**What to produce**. Rewrite the part that opens with the line containing "pose: elev=328.9 azim=84.5" and closes with the line containing "Dot at: (194, 213)", renaming "dist" to "distance" and keeping everything else unchanged. Leave the pictures out of your answer.

Stored items:
========================================

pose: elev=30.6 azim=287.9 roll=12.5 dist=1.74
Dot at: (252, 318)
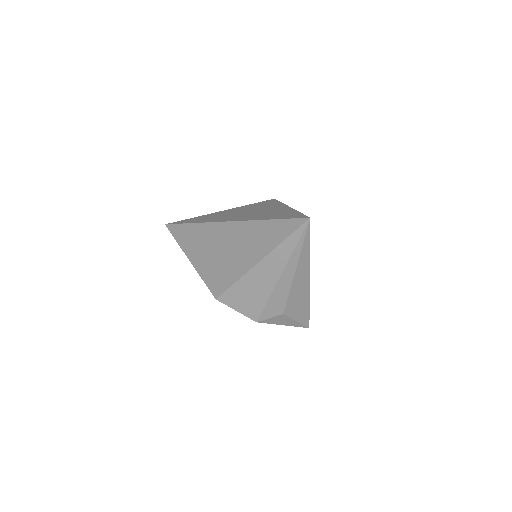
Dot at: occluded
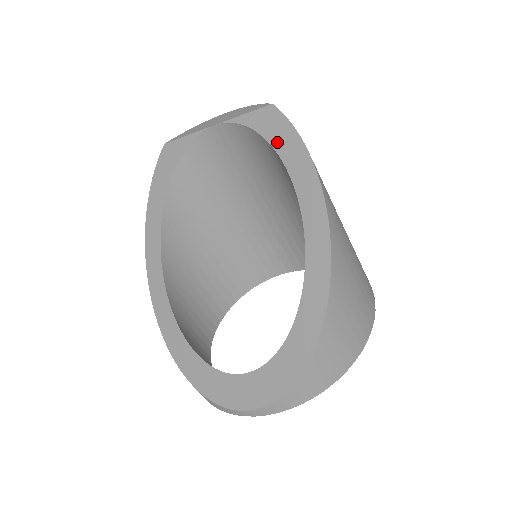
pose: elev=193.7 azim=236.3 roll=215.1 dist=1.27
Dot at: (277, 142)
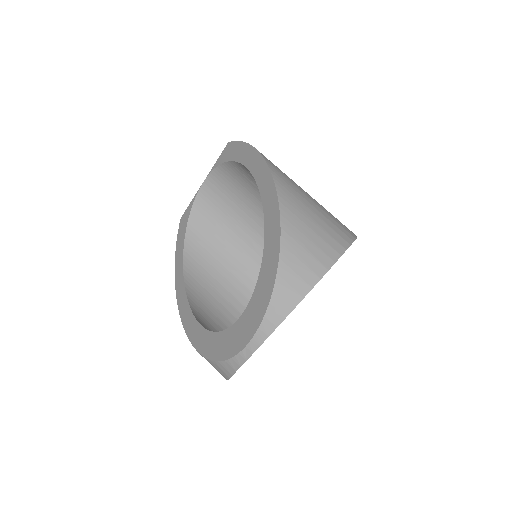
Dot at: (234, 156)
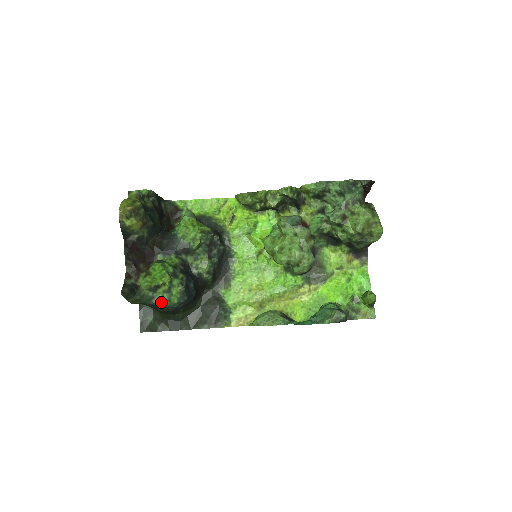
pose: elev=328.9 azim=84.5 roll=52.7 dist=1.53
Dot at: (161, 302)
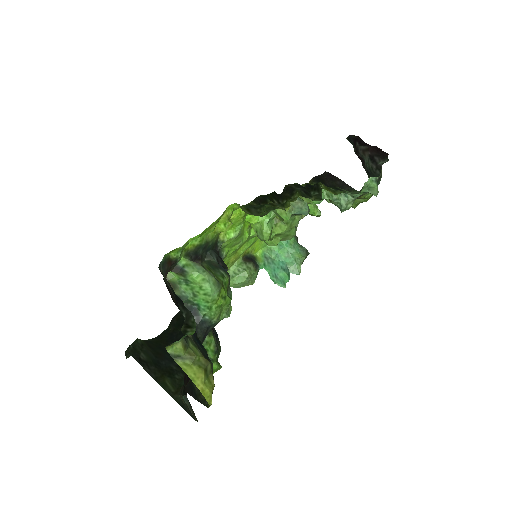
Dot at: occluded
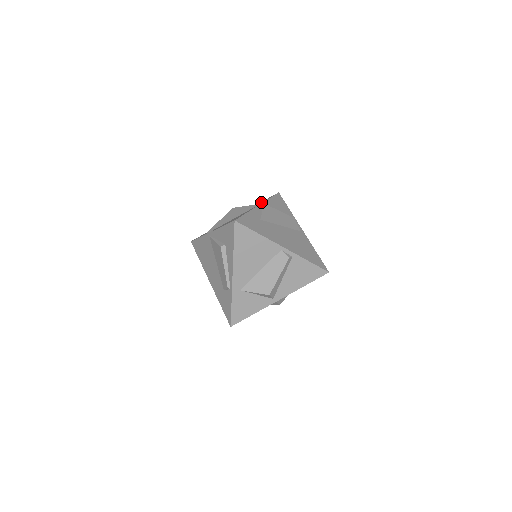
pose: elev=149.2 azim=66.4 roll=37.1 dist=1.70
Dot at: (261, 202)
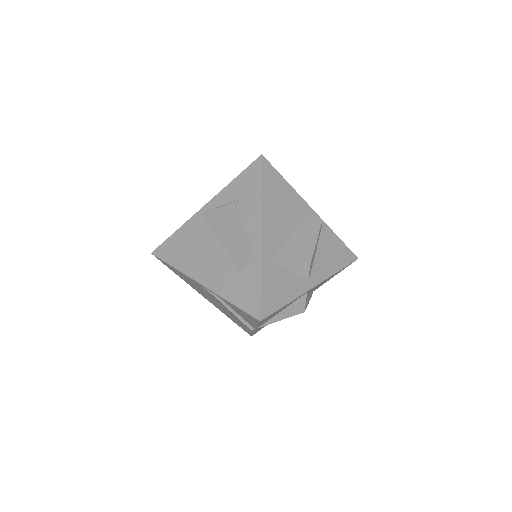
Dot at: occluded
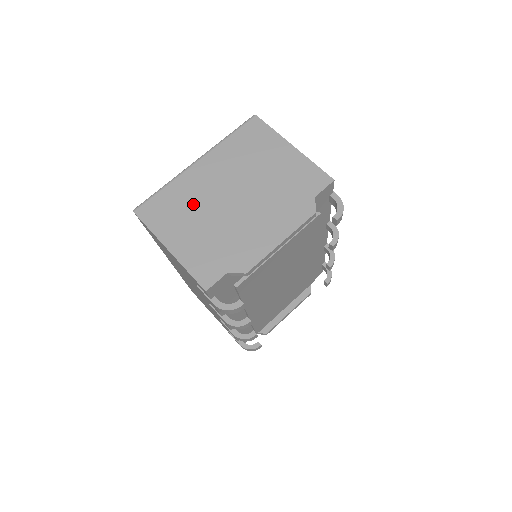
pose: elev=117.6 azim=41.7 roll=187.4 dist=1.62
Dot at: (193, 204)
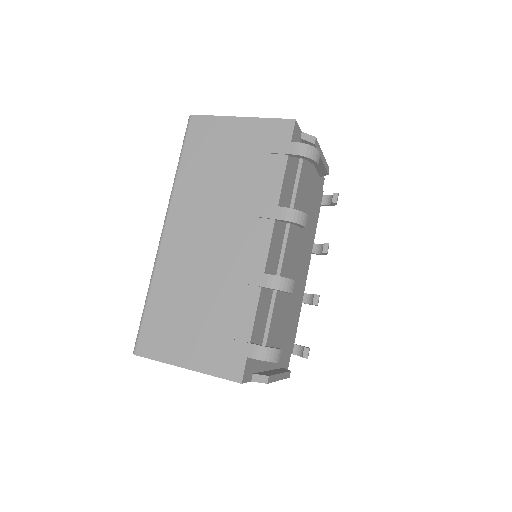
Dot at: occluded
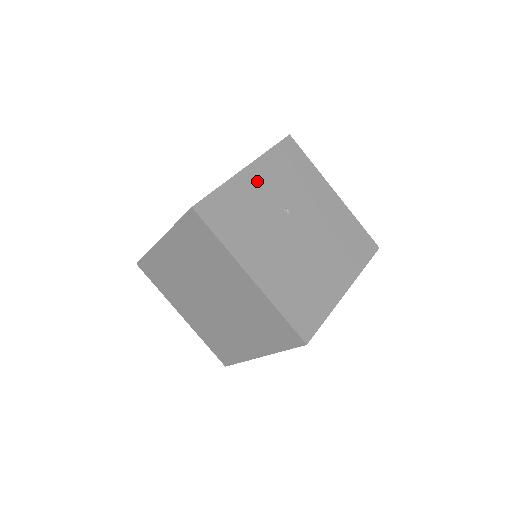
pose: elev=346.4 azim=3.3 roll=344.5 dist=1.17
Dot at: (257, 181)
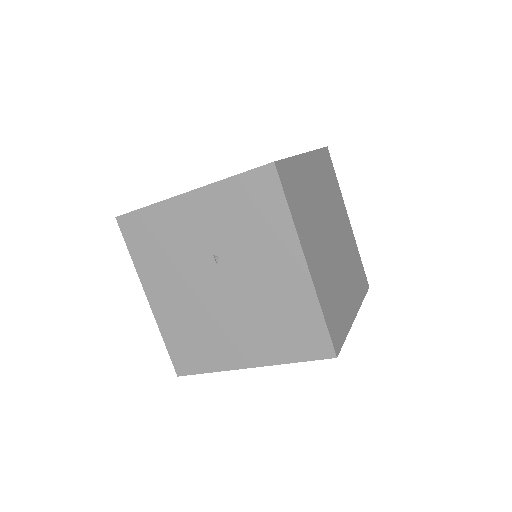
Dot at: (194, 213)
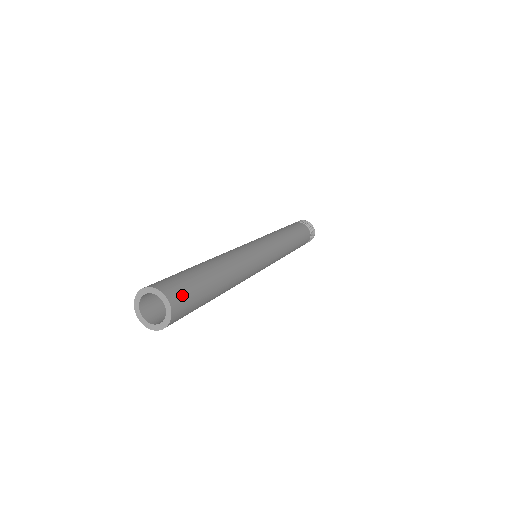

========================================

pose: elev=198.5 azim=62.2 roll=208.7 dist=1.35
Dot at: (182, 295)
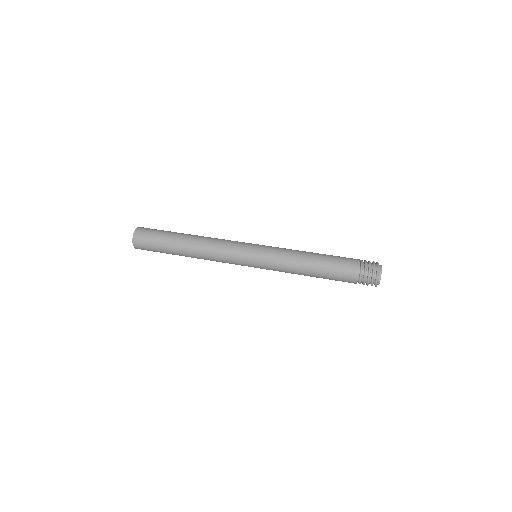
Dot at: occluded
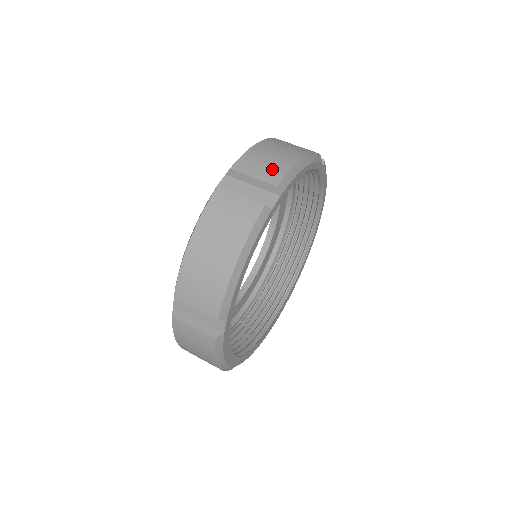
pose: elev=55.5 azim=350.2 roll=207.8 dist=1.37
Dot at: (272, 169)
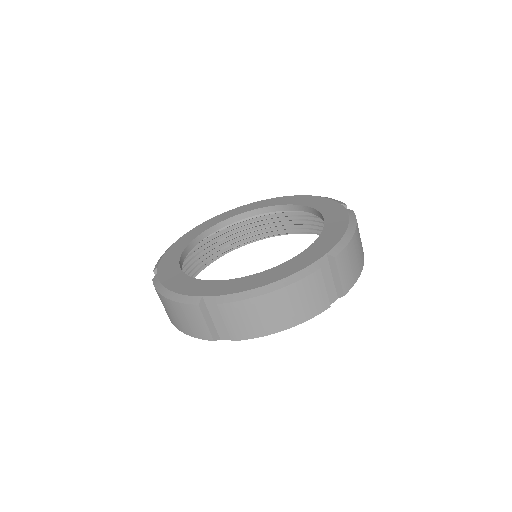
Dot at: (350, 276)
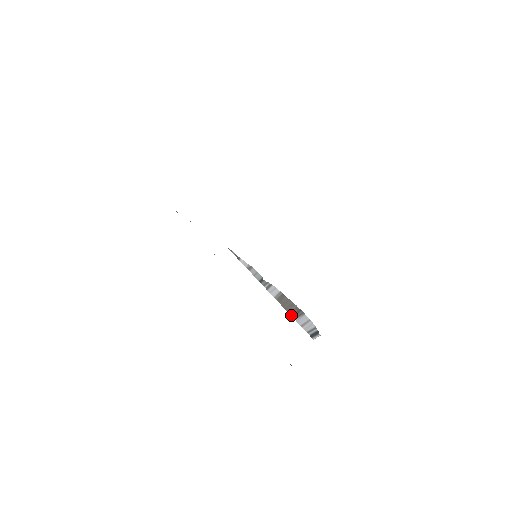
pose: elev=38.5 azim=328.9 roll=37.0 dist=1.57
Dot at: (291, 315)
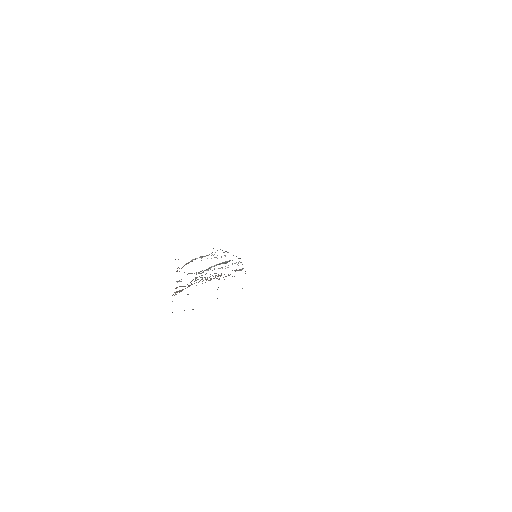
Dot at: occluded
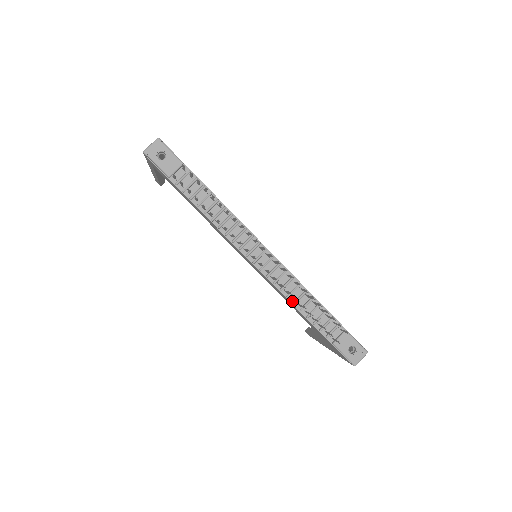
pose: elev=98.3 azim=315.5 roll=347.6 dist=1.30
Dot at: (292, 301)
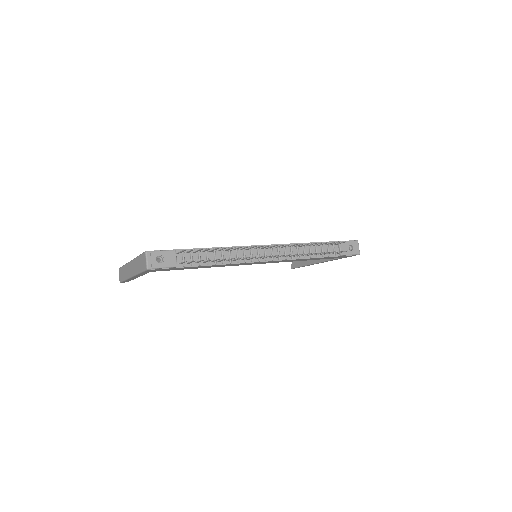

========================================

**Full solution**.
pose: elev=328.9 azim=84.5 roll=52.7 distance=1.53
Dot at: (161, 302)
Dot at: occluded
pose: elev=149.2 azim=66.4 roll=37.1 distance=1.70
Dot at: (261, 202)
Dot at: occluded
pose: elev=117.6 azim=41.7 roll=187.4 distance=1.62
Dot at: (193, 204)
Dot at: occluded
pose: elev=346.4 azim=3.3 roll=344.5 distance=1.17
Dot at: (257, 181)
Dot at: (194, 213)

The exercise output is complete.